John is pleased to learn that genetic testing does not always give bad news — his risks of contracting prostate cancer and Alzheimer's disease are reduced, because he carries low-risk variants of the several genes known in 2010 to contribute to these illnesses. But John is sobered by the evidence of his increased risks of contracting coronary artery disease, colon cancer, and lung cancer. Confronted with the reality of his own genetic data, he arrives at that crucial “teachable moment” when a lifelong change in health-related behavior, focused on reducing specific risks, is possible. And there is much to offer. By 2010, the field of pharmacogenomics has blossomed, and a prophylactic drug regimen based on the knowledge of John's personal genetic data can be precisely prescribed to reduce his cholesterol level and the risk of coronary artery disease to normal levels.
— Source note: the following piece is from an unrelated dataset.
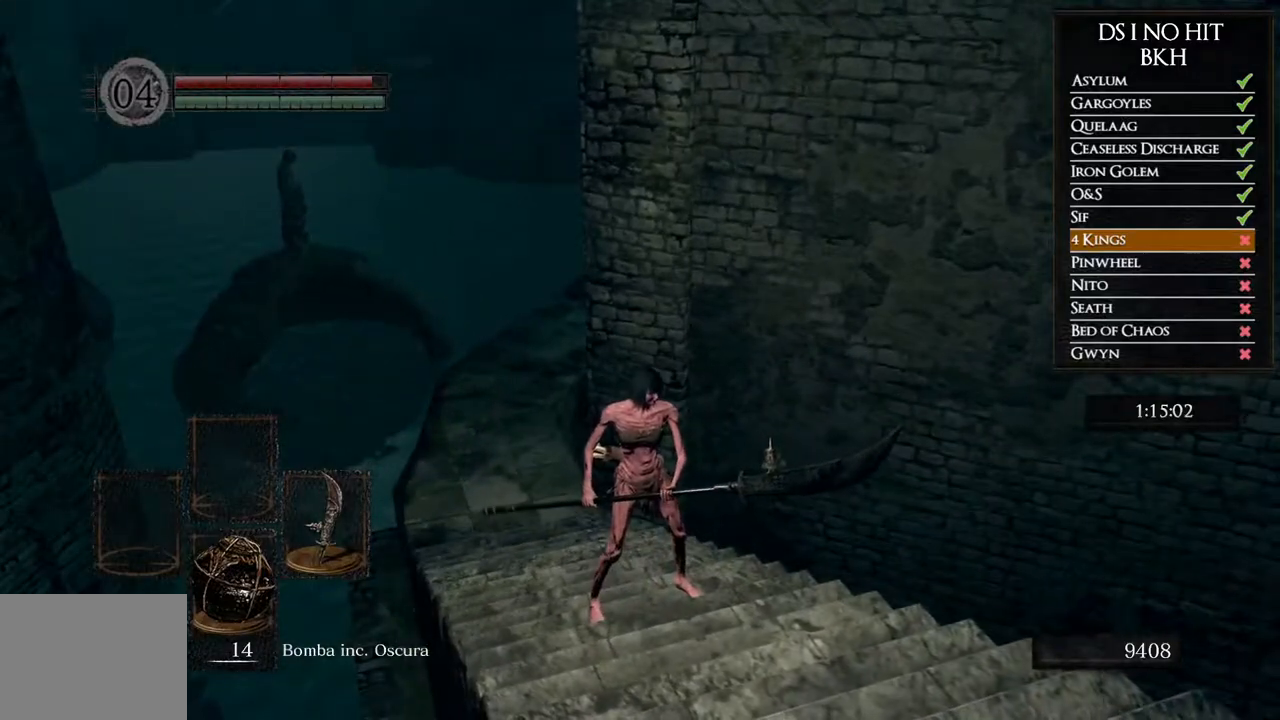
{"buttons": ["DPAD_DOWN"], "left_stick": "center", "right_stick": "center", "events": [[50, "DPAD_DOWN", "down"], [167, "DPAD_DOWN", "up"], [500, "DPAD_DOWN", "down"]]}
His risk of colon cancer can be addressed by beginning a program of annual colonoscopy at the age of 45, which in his situation is a very cost-effective way to avoid colon cancer. His substantial risk of contracting lung cancer provides the key motivation for him to join a support group of persons at genetically high risk for serious complications of smoking, and he successfully kicks the habit."

In 2013, 'John' cannot even get a functional website from the government, let alone ultra-personalized genetic testing.